L’évacuation de la « jungle » s’est aussi accompagnée d’une ouverture de centres d’accueil et d’orientation (CAO) partout en France. Que pensez-vous de cette politique de répartition ?
François Gemenne Sur le fond, cette politique est une bonne chose. Les solutions locales, avec des groupes de réfugiés moins nombreux, permettent un meilleur accueil, de moins inquiéter la population et de pratiquer une politique d’insertion plus réussie. Cela dit, cette répartition en CAO ne peut être faite de manière directive. Or c’est trop souvent ce qui s’est passé en France. Contrairement à l’Allemagne, où un plan de répartition plus réfléchi a été élaboré, les autorités françaises, je trouve, n’ont pas assez pris en compte les desiderata des réfugiés, dont beaucoup ne souhaitaient pas aller dans les centres qu’on leur imposait plus ou moins.
Que préconisez-vous pour améliorer la situation spécifique de Calais ?
François Gemenne Le Royaume-Uni a chargé la France d’appliquer sa politique migratoire. Il faudrait renégocier les accords du Touquet pour que cela se fasse de façon plus équilibrée. Et contraindre le Royaume-Uni à accepter les mineurs et à respecter un minimum les droits de l’homme. La France fait la même chose avec l’Italie dans la vallée de la Roya. Sans parler de ce que fait l’Europe avec la Turquie… Il faut cesser ces logiques de sous-traitance. Pour Calais, il est urgent d’ouvrir un centre humanitaire d’accueil qui fournisse les services de base.
Sur le plus long terme, quelles solutions envisagez-vous ?
François Gemenne D’abord, il y a des urgences humanitaires : les violences dont sont victimes les migrants et les noyades. On croit à tort que la crise humanitaire est derrière nous. Elle n’a jamais été aussi aiguë. Il faut lancer une opération de secours de grande envergure. Ensuite, la procédure d’asile est à bout de souffle. Donc il faudrait une agence européenne de l’asile. L’Union doit se doter d’une vraie politique d’asile commune. Mais aussi d’une politique d’immigration, en déterminant des voies d’accès sûres et légales pour ceux qui veulent migrer, sans opposer migrants économiques et réfugiés politiques. Le phénomène migratoire est complexe. Il possède des dimensions aussi bien politiques, environnementales qu’économiques. Et toutes les trois s’influencent mutuellement.
François Gemenne est politologue à l’université de Liège (Cedem)

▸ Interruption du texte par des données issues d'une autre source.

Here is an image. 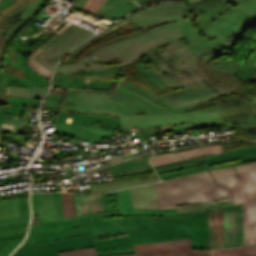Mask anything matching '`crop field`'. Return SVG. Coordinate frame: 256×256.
I'll return each instance as SVG.
<instances>
[{"mask_svg": "<svg viewBox=\"0 0 256 256\" xmlns=\"http://www.w3.org/2000/svg\"><path fill=\"white\" fill-rule=\"evenodd\" d=\"M2 142H4V138H3V136L0 133V143H2Z\"/></svg>", "mask_w": 256, "mask_h": 256, "instance_id": "66", "label": "crop field"}, {"mask_svg": "<svg viewBox=\"0 0 256 256\" xmlns=\"http://www.w3.org/2000/svg\"><path fill=\"white\" fill-rule=\"evenodd\" d=\"M256 256V255H255Z\"/></svg>", "mask_w": 256, "mask_h": 256, "instance_id": "69", "label": "crop field"}, {"mask_svg": "<svg viewBox=\"0 0 256 256\" xmlns=\"http://www.w3.org/2000/svg\"><path fill=\"white\" fill-rule=\"evenodd\" d=\"M14 0H2L0 2V11L10 6Z\"/></svg>", "mask_w": 256, "mask_h": 256, "instance_id": "57", "label": "crop field"}, {"mask_svg": "<svg viewBox=\"0 0 256 256\" xmlns=\"http://www.w3.org/2000/svg\"><path fill=\"white\" fill-rule=\"evenodd\" d=\"M137 3L141 2V1H144V0H135Z\"/></svg>", "mask_w": 256, "mask_h": 256, "instance_id": "67", "label": "crop field"}, {"mask_svg": "<svg viewBox=\"0 0 256 256\" xmlns=\"http://www.w3.org/2000/svg\"><path fill=\"white\" fill-rule=\"evenodd\" d=\"M65 219L75 216L72 193H62Z\"/></svg>", "mask_w": 256, "mask_h": 256, "instance_id": "38", "label": "crop field"}, {"mask_svg": "<svg viewBox=\"0 0 256 256\" xmlns=\"http://www.w3.org/2000/svg\"><path fill=\"white\" fill-rule=\"evenodd\" d=\"M56 133L96 143L111 131L87 128L58 122Z\"/></svg>", "mask_w": 256, "mask_h": 256, "instance_id": "16", "label": "crop field"}, {"mask_svg": "<svg viewBox=\"0 0 256 256\" xmlns=\"http://www.w3.org/2000/svg\"><path fill=\"white\" fill-rule=\"evenodd\" d=\"M185 26H180L187 47L198 57L208 63L229 52L218 46L233 49L240 35L256 23V0H198L190 3L194 20L204 38L194 27L185 4Z\"/></svg>", "mask_w": 256, "mask_h": 256, "instance_id": "4", "label": "crop field"}, {"mask_svg": "<svg viewBox=\"0 0 256 256\" xmlns=\"http://www.w3.org/2000/svg\"><path fill=\"white\" fill-rule=\"evenodd\" d=\"M104 2L105 0H95V2L90 6V8L87 11L96 14V12L99 10V8L102 6Z\"/></svg>", "mask_w": 256, "mask_h": 256, "instance_id": "53", "label": "crop field"}, {"mask_svg": "<svg viewBox=\"0 0 256 256\" xmlns=\"http://www.w3.org/2000/svg\"><path fill=\"white\" fill-rule=\"evenodd\" d=\"M232 200L230 197L221 199V200H216V201H211L207 203H197V204H189V205H181V206H176L178 213L180 212H185V211H190V210H195V209H200V208H205V207H211L215 205H221V204H227L231 203Z\"/></svg>", "mask_w": 256, "mask_h": 256, "instance_id": "33", "label": "crop field"}, {"mask_svg": "<svg viewBox=\"0 0 256 256\" xmlns=\"http://www.w3.org/2000/svg\"><path fill=\"white\" fill-rule=\"evenodd\" d=\"M188 162H193V161L184 160V161L172 162V163H167V164L155 165L153 167H154V169H161V168L184 164V163H188Z\"/></svg>", "mask_w": 256, "mask_h": 256, "instance_id": "54", "label": "crop field"}, {"mask_svg": "<svg viewBox=\"0 0 256 256\" xmlns=\"http://www.w3.org/2000/svg\"><path fill=\"white\" fill-rule=\"evenodd\" d=\"M22 240L23 238L0 242V245L9 244L8 246L0 250V256H9L10 253L22 242Z\"/></svg>", "mask_w": 256, "mask_h": 256, "instance_id": "44", "label": "crop field"}, {"mask_svg": "<svg viewBox=\"0 0 256 256\" xmlns=\"http://www.w3.org/2000/svg\"><path fill=\"white\" fill-rule=\"evenodd\" d=\"M6 85L9 86H24V87H36L32 82H30L26 78H21L12 73H5L1 76V87H0V94H3Z\"/></svg>", "mask_w": 256, "mask_h": 256, "instance_id": "27", "label": "crop field"}, {"mask_svg": "<svg viewBox=\"0 0 256 256\" xmlns=\"http://www.w3.org/2000/svg\"><path fill=\"white\" fill-rule=\"evenodd\" d=\"M192 249H208L206 212L193 215Z\"/></svg>", "mask_w": 256, "mask_h": 256, "instance_id": "21", "label": "crop field"}, {"mask_svg": "<svg viewBox=\"0 0 256 256\" xmlns=\"http://www.w3.org/2000/svg\"><path fill=\"white\" fill-rule=\"evenodd\" d=\"M76 92H98V93H114L115 91H101V90H69Z\"/></svg>", "mask_w": 256, "mask_h": 256, "instance_id": "59", "label": "crop field"}, {"mask_svg": "<svg viewBox=\"0 0 256 256\" xmlns=\"http://www.w3.org/2000/svg\"><path fill=\"white\" fill-rule=\"evenodd\" d=\"M0 200H2V198H0ZM20 209H21V213H22V218H16V219H10V220H2V221H0V225L29 221V218H26L25 214H24L22 199L20 200Z\"/></svg>", "mask_w": 256, "mask_h": 256, "instance_id": "49", "label": "crop field"}, {"mask_svg": "<svg viewBox=\"0 0 256 256\" xmlns=\"http://www.w3.org/2000/svg\"><path fill=\"white\" fill-rule=\"evenodd\" d=\"M25 234L22 235H15V236H8V237H0V241L2 240H9V239H16V238H22ZM6 245L0 246V249L3 248Z\"/></svg>", "mask_w": 256, "mask_h": 256, "instance_id": "58", "label": "crop field"}, {"mask_svg": "<svg viewBox=\"0 0 256 256\" xmlns=\"http://www.w3.org/2000/svg\"><path fill=\"white\" fill-rule=\"evenodd\" d=\"M118 196V206H119V213L121 217L126 216H136V215H152V216H164V217H177L183 215L194 214L200 211H208L210 209L227 207L234 205L233 203L221 206H215L211 208H205L185 213L177 214L176 209H168V210H141V209H133L129 190H122L117 192Z\"/></svg>", "mask_w": 256, "mask_h": 256, "instance_id": "9", "label": "crop field"}, {"mask_svg": "<svg viewBox=\"0 0 256 256\" xmlns=\"http://www.w3.org/2000/svg\"><path fill=\"white\" fill-rule=\"evenodd\" d=\"M209 248L224 246V208L207 212Z\"/></svg>", "mask_w": 256, "mask_h": 256, "instance_id": "14", "label": "crop field"}, {"mask_svg": "<svg viewBox=\"0 0 256 256\" xmlns=\"http://www.w3.org/2000/svg\"><path fill=\"white\" fill-rule=\"evenodd\" d=\"M84 224H82V225H77V226H72V227H79V226H83ZM67 228H70V227H67ZM62 229H64V228H62ZM56 230H59V229H56ZM48 231H53V230H48ZM42 232H47V231H40V232H32V233H29L28 235H30V234H36V233H42Z\"/></svg>", "mask_w": 256, "mask_h": 256, "instance_id": "61", "label": "crop field"}, {"mask_svg": "<svg viewBox=\"0 0 256 256\" xmlns=\"http://www.w3.org/2000/svg\"><path fill=\"white\" fill-rule=\"evenodd\" d=\"M167 1H185V0H146L144 2L139 3L142 6H146L148 4H154V3H161V2H167Z\"/></svg>", "mask_w": 256, "mask_h": 256, "instance_id": "55", "label": "crop field"}, {"mask_svg": "<svg viewBox=\"0 0 256 256\" xmlns=\"http://www.w3.org/2000/svg\"><path fill=\"white\" fill-rule=\"evenodd\" d=\"M76 216L104 212L102 194H74Z\"/></svg>", "mask_w": 256, "mask_h": 256, "instance_id": "17", "label": "crop field"}, {"mask_svg": "<svg viewBox=\"0 0 256 256\" xmlns=\"http://www.w3.org/2000/svg\"><path fill=\"white\" fill-rule=\"evenodd\" d=\"M243 245L241 205L225 208V246Z\"/></svg>", "mask_w": 256, "mask_h": 256, "instance_id": "11", "label": "crop field"}, {"mask_svg": "<svg viewBox=\"0 0 256 256\" xmlns=\"http://www.w3.org/2000/svg\"><path fill=\"white\" fill-rule=\"evenodd\" d=\"M114 115H94V114H62L58 121L66 122L67 118H73L72 124L115 131L120 128V119H112Z\"/></svg>", "mask_w": 256, "mask_h": 256, "instance_id": "12", "label": "crop field"}, {"mask_svg": "<svg viewBox=\"0 0 256 256\" xmlns=\"http://www.w3.org/2000/svg\"><path fill=\"white\" fill-rule=\"evenodd\" d=\"M53 198H54L55 206L58 212L59 220L64 219L61 193H54Z\"/></svg>", "mask_w": 256, "mask_h": 256, "instance_id": "48", "label": "crop field"}, {"mask_svg": "<svg viewBox=\"0 0 256 256\" xmlns=\"http://www.w3.org/2000/svg\"><path fill=\"white\" fill-rule=\"evenodd\" d=\"M43 0H36L34 3L29 5L23 13L20 15V18H27L28 15L42 2Z\"/></svg>", "mask_w": 256, "mask_h": 256, "instance_id": "52", "label": "crop field"}, {"mask_svg": "<svg viewBox=\"0 0 256 256\" xmlns=\"http://www.w3.org/2000/svg\"><path fill=\"white\" fill-rule=\"evenodd\" d=\"M28 223L29 222L19 223V224H12V225H3V226H0V229H9V228H14V227L27 226Z\"/></svg>", "mask_w": 256, "mask_h": 256, "instance_id": "56", "label": "crop field"}, {"mask_svg": "<svg viewBox=\"0 0 256 256\" xmlns=\"http://www.w3.org/2000/svg\"><path fill=\"white\" fill-rule=\"evenodd\" d=\"M236 64L239 66L236 71L237 77L251 81L256 69V36L247 44Z\"/></svg>", "mask_w": 256, "mask_h": 256, "instance_id": "18", "label": "crop field"}, {"mask_svg": "<svg viewBox=\"0 0 256 256\" xmlns=\"http://www.w3.org/2000/svg\"><path fill=\"white\" fill-rule=\"evenodd\" d=\"M26 229L27 227H20V228L9 229V230H0V236L26 233Z\"/></svg>", "mask_w": 256, "mask_h": 256, "instance_id": "51", "label": "crop field"}, {"mask_svg": "<svg viewBox=\"0 0 256 256\" xmlns=\"http://www.w3.org/2000/svg\"><path fill=\"white\" fill-rule=\"evenodd\" d=\"M135 253L133 247L97 252V256Z\"/></svg>", "mask_w": 256, "mask_h": 256, "instance_id": "46", "label": "crop field"}, {"mask_svg": "<svg viewBox=\"0 0 256 256\" xmlns=\"http://www.w3.org/2000/svg\"><path fill=\"white\" fill-rule=\"evenodd\" d=\"M139 256H212L210 250H191V240L160 242L135 246Z\"/></svg>", "mask_w": 256, "mask_h": 256, "instance_id": "8", "label": "crop field"}, {"mask_svg": "<svg viewBox=\"0 0 256 256\" xmlns=\"http://www.w3.org/2000/svg\"><path fill=\"white\" fill-rule=\"evenodd\" d=\"M160 209L231 196L243 207L244 245L256 244V164L229 167L154 184Z\"/></svg>", "mask_w": 256, "mask_h": 256, "instance_id": "3", "label": "crop field"}, {"mask_svg": "<svg viewBox=\"0 0 256 256\" xmlns=\"http://www.w3.org/2000/svg\"><path fill=\"white\" fill-rule=\"evenodd\" d=\"M43 51V49L41 48H36L35 51L33 52L30 60H29V65H31V68L36 71L38 74L42 75V76H45L47 78L50 79L51 77V73L52 71H50L49 69H47L44 65H42L41 63H39L37 61V56L38 54Z\"/></svg>", "mask_w": 256, "mask_h": 256, "instance_id": "34", "label": "crop field"}, {"mask_svg": "<svg viewBox=\"0 0 256 256\" xmlns=\"http://www.w3.org/2000/svg\"><path fill=\"white\" fill-rule=\"evenodd\" d=\"M206 157H207V159L201 160L199 162H203V163H206L207 165H211V164L220 163V162L233 160V159H237V158H240V160H241V162H238V163H232V164H227V165H222V166L211 167L209 169L237 165V164H241L242 162L256 160V146L240 148V149H235V150H229L227 153L217 154V155H208Z\"/></svg>", "mask_w": 256, "mask_h": 256, "instance_id": "15", "label": "crop field"}, {"mask_svg": "<svg viewBox=\"0 0 256 256\" xmlns=\"http://www.w3.org/2000/svg\"><path fill=\"white\" fill-rule=\"evenodd\" d=\"M66 91L52 88L42 109L60 107L59 112L62 113L115 114L121 118V128L166 125L194 120L198 125L161 131L222 124H228L230 128H234V125L218 104L187 113L167 114L119 88L115 90L114 94Z\"/></svg>", "mask_w": 256, "mask_h": 256, "instance_id": "2", "label": "crop field"}, {"mask_svg": "<svg viewBox=\"0 0 256 256\" xmlns=\"http://www.w3.org/2000/svg\"><path fill=\"white\" fill-rule=\"evenodd\" d=\"M130 22L126 21L125 19L120 21L119 23L115 24L114 26H112L111 28H109L108 30H106L105 32H103L102 34L96 36L95 38L89 40L88 42L82 44L81 46H79L77 49H75L73 52H71L61 63H65V62H69L71 60V58L77 54L79 51H81L84 47H86L88 44H90L91 42H93L94 40H96L97 38L115 30L118 29L126 24H128Z\"/></svg>", "mask_w": 256, "mask_h": 256, "instance_id": "35", "label": "crop field"}, {"mask_svg": "<svg viewBox=\"0 0 256 256\" xmlns=\"http://www.w3.org/2000/svg\"><path fill=\"white\" fill-rule=\"evenodd\" d=\"M205 169H207V168L205 165H203L200 167H195V168L180 170V171H176V172L161 174L159 176H160L161 180H163V179H167V178H171V177H175V176H181V175H185V174H189V173H193V172H197V171H201V170H205Z\"/></svg>", "mask_w": 256, "mask_h": 256, "instance_id": "42", "label": "crop field"}, {"mask_svg": "<svg viewBox=\"0 0 256 256\" xmlns=\"http://www.w3.org/2000/svg\"><path fill=\"white\" fill-rule=\"evenodd\" d=\"M126 19L148 32L105 47L99 46L89 53L98 57L94 61L59 65L53 86L67 88L71 75L78 73V70L101 71L122 67L148 54L158 64L151 71L179 91L157 96L128 79H124L119 88L167 113L187 112L219 103L232 123L241 125V130L256 127V115L245 103L243 96L222 98L198 106L222 93L234 92L241 83L233 77L237 69L235 60H213L207 65L178 41L184 38L178 26L184 25L185 19L181 4L149 7Z\"/></svg>", "mask_w": 256, "mask_h": 256, "instance_id": "1", "label": "crop field"}, {"mask_svg": "<svg viewBox=\"0 0 256 256\" xmlns=\"http://www.w3.org/2000/svg\"><path fill=\"white\" fill-rule=\"evenodd\" d=\"M48 86L42 88L7 87V96L43 99Z\"/></svg>", "mask_w": 256, "mask_h": 256, "instance_id": "25", "label": "crop field"}, {"mask_svg": "<svg viewBox=\"0 0 256 256\" xmlns=\"http://www.w3.org/2000/svg\"><path fill=\"white\" fill-rule=\"evenodd\" d=\"M129 190L134 208L159 209L157 195L153 184L131 188Z\"/></svg>", "mask_w": 256, "mask_h": 256, "instance_id": "19", "label": "crop field"}, {"mask_svg": "<svg viewBox=\"0 0 256 256\" xmlns=\"http://www.w3.org/2000/svg\"><path fill=\"white\" fill-rule=\"evenodd\" d=\"M95 246L96 251L131 246L125 232L97 236L90 235L20 247L13 256H58L57 252Z\"/></svg>", "mask_w": 256, "mask_h": 256, "instance_id": "5", "label": "crop field"}, {"mask_svg": "<svg viewBox=\"0 0 256 256\" xmlns=\"http://www.w3.org/2000/svg\"><path fill=\"white\" fill-rule=\"evenodd\" d=\"M254 254H256V245L214 250V256H253Z\"/></svg>", "mask_w": 256, "mask_h": 256, "instance_id": "29", "label": "crop field"}, {"mask_svg": "<svg viewBox=\"0 0 256 256\" xmlns=\"http://www.w3.org/2000/svg\"><path fill=\"white\" fill-rule=\"evenodd\" d=\"M191 224L192 215L177 218L154 217V228L130 230L126 234L132 245L191 239Z\"/></svg>", "mask_w": 256, "mask_h": 256, "instance_id": "6", "label": "crop field"}, {"mask_svg": "<svg viewBox=\"0 0 256 256\" xmlns=\"http://www.w3.org/2000/svg\"><path fill=\"white\" fill-rule=\"evenodd\" d=\"M94 35L93 32L87 29L73 25L49 44L47 48L39 54L37 59L47 68L53 70L56 63L66 53Z\"/></svg>", "mask_w": 256, "mask_h": 256, "instance_id": "7", "label": "crop field"}, {"mask_svg": "<svg viewBox=\"0 0 256 256\" xmlns=\"http://www.w3.org/2000/svg\"><path fill=\"white\" fill-rule=\"evenodd\" d=\"M105 211H116L117 206V196L116 192H110L103 194Z\"/></svg>", "mask_w": 256, "mask_h": 256, "instance_id": "40", "label": "crop field"}, {"mask_svg": "<svg viewBox=\"0 0 256 256\" xmlns=\"http://www.w3.org/2000/svg\"><path fill=\"white\" fill-rule=\"evenodd\" d=\"M5 123L8 124H14L15 128L14 129H7V128H1L0 132H6V133H13L19 135L20 129L24 127L28 122H35V121H28V120H22V119H10L6 118Z\"/></svg>", "mask_w": 256, "mask_h": 256, "instance_id": "39", "label": "crop field"}, {"mask_svg": "<svg viewBox=\"0 0 256 256\" xmlns=\"http://www.w3.org/2000/svg\"><path fill=\"white\" fill-rule=\"evenodd\" d=\"M139 8L141 7L130 0H106L97 15L119 19Z\"/></svg>", "mask_w": 256, "mask_h": 256, "instance_id": "20", "label": "crop field"}, {"mask_svg": "<svg viewBox=\"0 0 256 256\" xmlns=\"http://www.w3.org/2000/svg\"><path fill=\"white\" fill-rule=\"evenodd\" d=\"M12 51L16 56L15 63L12 65V55H8L6 64L13 68L20 69L27 62L23 59V57L14 48H12ZM19 65H21V67H19Z\"/></svg>", "mask_w": 256, "mask_h": 256, "instance_id": "45", "label": "crop field"}, {"mask_svg": "<svg viewBox=\"0 0 256 256\" xmlns=\"http://www.w3.org/2000/svg\"><path fill=\"white\" fill-rule=\"evenodd\" d=\"M20 75L28 78L30 81H32L37 87H41L44 85L49 84V79H46L37 73H34V71L30 68L28 63L22 67L21 71L19 72Z\"/></svg>", "mask_w": 256, "mask_h": 256, "instance_id": "32", "label": "crop field"}, {"mask_svg": "<svg viewBox=\"0 0 256 256\" xmlns=\"http://www.w3.org/2000/svg\"><path fill=\"white\" fill-rule=\"evenodd\" d=\"M21 217L19 200L0 201V220Z\"/></svg>", "mask_w": 256, "mask_h": 256, "instance_id": "28", "label": "crop field"}, {"mask_svg": "<svg viewBox=\"0 0 256 256\" xmlns=\"http://www.w3.org/2000/svg\"><path fill=\"white\" fill-rule=\"evenodd\" d=\"M83 0H76V2L73 4V6L78 7L80 6V4L82 3Z\"/></svg>", "mask_w": 256, "mask_h": 256, "instance_id": "62", "label": "crop field"}, {"mask_svg": "<svg viewBox=\"0 0 256 256\" xmlns=\"http://www.w3.org/2000/svg\"><path fill=\"white\" fill-rule=\"evenodd\" d=\"M42 100L36 99H22V98H9L8 104L26 107L27 104L40 106Z\"/></svg>", "mask_w": 256, "mask_h": 256, "instance_id": "43", "label": "crop field"}, {"mask_svg": "<svg viewBox=\"0 0 256 256\" xmlns=\"http://www.w3.org/2000/svg\"><path fill=\"white\" fill-rule=\"evenodd\" d=\"M59 228L57 222H51L43 225L31 226L30 232L32 231H40V230H48V229H56Z\"/></svg>", "mask_w": 256, "mask_h": 256, "instance_id": "50", "label": "crop field"}, {"mask_svg": "<svg viewBox=\"0 0 256 256\" xmlns=\"http://www.w3.org/2000/svg\"><path fill=\"white\" fill-rule=\"evenodd\" d=\"M222 152L223 151H222V144H221L217 146L202 147V148H197L190 151L179 152L177 154L188 159L191 157L203 156L207 154H217Z\"/></svg>", "mask_w": 256, "mask_h": 256, "instance_id": "31", "label": "crop field"}, {"mask_svg": "<svg viewBox=\"0 0 256 256\" xmlns=\"http://www.w3.org/2000/svg\"><path fill=\"white\" fill-rule=\"evenodd\" d=\"M178 160H184V159L176 156L173 153H170V154L154 156L150 159V162L152 163V165H155V164L167 163V162L178 161Z\"/></svg>", "mask_w": 256, "mask_h": 256, "instance_id": "41", "label": "crop field"}, {"mask_svg": "<svg viewBox=\"0 0 256 256\" xmlns=\"http://www.w3.org/2000/svg\"><path fill=\"white\" fill-rule=\"evenodd\" d=\"M88 0H84L82 5L80 6V9H83V7L85 6V4L87 3Z\"/></svg>", "mask_w": 256, "mask_h": 256, "instance_id": "65", "label": "crop field"}, {"mask_svg": "<svg viewBox=\"0 0 256 256\" xmlns=\"http://www.w3.org/2000/svg\"><path fill=\"white\" fill-rule=\"evenodd\" d=\"M159 181V178L149 179V180H127L121 181L116 183H109V184H90L91 186V193L95 192H108L112 190L128 188L138 185H143L151 182Z\"/></svg>", "mask_w": 256, "mask_h": 256, "instance_id": "24", "label": "crop field"}, {"mask_svg": "<svg viewBox=\"0 0 256 256\" xmlns=\"http://www.w3.org/2000/svg\"><path fill=\"white\" fill-rule=\"evenodd\" d=\"M53 193L32 194L33 215H37L40 223L58 220L54 206Z\"/></svg>", "mask_w": 256, "mask_h": 256, "instance_id": "13", "label": "crop field"}, {"mask_svg": "<svg viewBox=\"0 0 256 256\" xmlns=\"http://www.w3.org/2000/svg\"><path fill=\"white\" fill-rule=\"evenodd\" d=\"M23 108L8 105V110L0 109V128L3 124V120L6 117V113L19 114Z\"/></svg>", "mask_w": 256, "mask_h": 256, "instance_id": "47", "label": "crop field"}, {"mask_svg": "<svg viewBox=\"0 0 256 256\" xmlns=\"http://www.w3.org/2000/svg\"><path fill=\"white\" fill-rule=\"evenodd\" d=\"M138 70H140L144 76L154 85L161 89H165L167 86L163 81H161L156 75H154L150 70H144L146 66L144 64H139L136 66Z\"/></svg>", "mask_w": 256, "mask_h": 256, "instance_id": "36", "label": "crop field"}, {"mask_svg": "<svg viewBox=\"0 0 256 256\" xmlns=\"http://www.w3.org/2000/svg\"><path fill=\"white\" fill-rule=\"evenodd\" d=\"M23 203H24L25 214L27 217H30L28 199L23 200Z\"/></svg>", "mask_w": 256, "mask_h": 256, "instance_id": "60", "label": "crop field"}, {"mask_svg": "<svg viewBox=\"0 0 256 256\" xmlns=\"http://www.w3.org/2000/svg\"><path fill=\"white\" fill-rule=\"evenodd\" d=\"M205 158H206V157L203 156V157L191 158V160L197 161V160H201V159H205Z\"/></svg>", "mask_w": 256, "mask_h": 256, "instance_id": "64", "label": "crop field"}, {"mask_svg": "<svg viewBox=\"0 0 256 256\" xmlns=\"http://www.w3.org/2000/svg\"><path fill=\"white\" fill-rule=\"evenodd\" d=\"M85 224L91 237L125 231L120 217L99 219Z\"/></svg>", "mask_w": 256, "mask_h": 256, "instance_id": "22", "label": "crop field"}, {"mask_svg": "<svg viewBox=\"0 0 256 256\" xmlns=\"http://www.w3.org/2000/svg\"><path fill=\"white\" fill-rule=\"evenodd\" d=\"M119 216L118 211L116 212H104V213H96L92 215H87V216H81V217H75L67 220H61L57 221L59 224V227H67V226H72V225H77V224H82L87 221H93L99 218H108V217H116Z\"/></svg>", "mask_w": 256, "mask_h": 256, "instance_id": "26", "label": "crop field"}, {"mask_svg": "<svg viewBox=\"0 0 256 256\" xmlns=\"http://www.w3.org/2000/svg\"><path fill=\"white\" fill-rule=\"evenodd\" d=\"M85 234H89L85 226L79 227V228H71V229L47 232V233L28 236L22 245L40 243L44 241L57 240V239L85 235Z\"/></svg>", "mask_w": 256, "mask_h": 256, "instance_id": "23", "label": "crop field"}, {"mask_svg": "<svg viewBox=\"0 0 256 256\" xmlns=\"http://www.w3.org/2000/svg\"><path fill=\"white\" fill-rule=\"evenodd\" d=\"M52 154L54 155V158L58 157L54 152H52ZM54 158H52V159H54ZM49 160H51V159H49ZM45 161H48V160H45ZM45 161H41V163L45 162ZM34 162H40V161L34 160Z\"/></svg>", "mask_w": 256, "mask_h": 256, "instance_id": "63", "label": "crop field"}, {"mask_svg": "<svg viewBox=\"0 0 256 256\" xmlns=\"http://www.w3.org/2000/svg\"><path fill=\"white\" fill-rule=\"evenodd\" d=\"M79 73L80 76H77V74L72 76L68 88H97L109 90L112 77H119L120 75V67L101 72L79 71Z\"/></svg>", "mask_w": 256, "mask_h": 256, "instance_id": "10", "label": "crop field"}, {"mask_svg": "<svg viewBox=\"0 0 256 256\" xmlns=\"http://www.w3.org/2000/svg\"><path fill=\"white\" fill-rule=\"evenodd\" d=\"M254 100H255V102H256V96H254V97H252Z\"/></svg>", "mask_w": 256, "mask_h": 256, "instance_id": "68", "label": "crop field"}, {"mask_svg": "<svg viewBox=\"0 0 256 256\" xmlns=\"http://www.w3.org/2000/svg\"><path fill=\"white\" fill-rule=\"evenodd\" d=\"M58 254L59 256H96L94 247L61 252ZM116 256H136V254L116 255Z\"/></svg>", "mask_w": 256, "mask_h": 256, "instance_id": "37", "label": "crop field"}, {"mask_svg": "<svg viewBox=\"0 0 256 256\" xmlns=\"http://www.w3.org/2000/svg\"><path fill=\"white\" fill-rule=\"evenodd\" d=\"M126 230L151 228L153 227V218L151 216H136L122 218Z\"/></svg>", "mask_w": 256, "mask_h": 256, "instance_id": "30", "label": "crop field"}]
</instances>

42 % d’exilés ont obtenu l’asile
D’après l’Office français de l’immigration et de l’intégration (Ofii), 42 % des migrants vivant dans la « jungle » de Calais et ayant demandé l’asile l’ont obtenu et 46 % attendent toujours une décision définitive. Au total, 5 466 adultes ont été acheminés dans l’un des 301 centres d’accueil et d’orientation en régions et 1 952 mineurs non accompagnés ont été orientés vers des CAO dédiés. Pour les mineurs, 515 d’entre eux ont été transférés vers le Royaume-Uni ou l’Irlande, 194 orientés vers l’Aide sociale à l’enfance, alors que 709 ont fugué. Ils sont 333 à avoir été évalués majeurs et redirigés vers un CAO.